Woman Waging Peace
Swanee Hunt's life story is as modestly opulent as a meal of black-eyed peas and corn bread served on fine china. Her father, a self-made oil magnate, preached hard work and frugality yet jetted around the world on a private plane. Swanee was born out of wedlock to a mistress 30 years Hunt's junior, who was "kept" in a modest home near his lavish estate. After the death of Hunt's first wife, Swanee's parents married and she moved into the home of the father she hardly knew. There, she developed the tenet that would determine her life's direction: "Every person is responsible for changing the world."
Her engaging new memoir, "Half-Life of a Zealot" ( 393 pages. Duke University Press ), tracks that aspiration from her early role as a preacher's wife to her current position as director of Harvard's Women and Public Policy Program and chair of the Women Waging Peace network. It is an intensely personal book. Hunt, 56, describes a miscarriage, the breakup of her first marriage, her disillusionment with organized religion and her constant need to prove her autonomy. She runs a marathon, completes a Ph.D. in theology and treks through Nepal.
Eventually, she embraces her family name--and fortune. "To be indelicate," Hunt writes with typical bluntness, "money bought a seat at the table." She establishes a foundation that funds mental-health services and combats poverty. Seeing that the Clintons share her commitment to social causes, she becomes a top fund-raiser for the Democrats' 1992 presidential campaign. Thus begins the most fascinating chapter of her life: her stint as U.S. ambassador to Austria under President Clinton.

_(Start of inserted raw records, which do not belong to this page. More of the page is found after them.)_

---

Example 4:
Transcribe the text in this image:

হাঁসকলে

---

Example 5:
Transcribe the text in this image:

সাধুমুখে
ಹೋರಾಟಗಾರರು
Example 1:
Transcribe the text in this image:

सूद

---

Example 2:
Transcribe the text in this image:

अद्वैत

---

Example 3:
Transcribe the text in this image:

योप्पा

During her four years in Vienna, she helped negotiate a ceasefire between warring factions in the Balkans and spear-headed the delivery of humanitarian aid in the region. Meanwhile, her teenage daughter attempted suicide and was diagnosed with bipolar disorder. Years later, Hunt was able to see the parallels in the concurrent tragedies: "As innocents fled indescribable horrors, I was trying to ward off legions of devils streaming out of our daughter's mind," she writes. "But it was our shared vulnerability that allowed the refugees and me to stretch across language, class and culture--and find each other." Her ability to wield power and yet not lose the common touch is what makes Hunt's memoir so intriguing, and, indeed, what has helped her improve the lives of so many.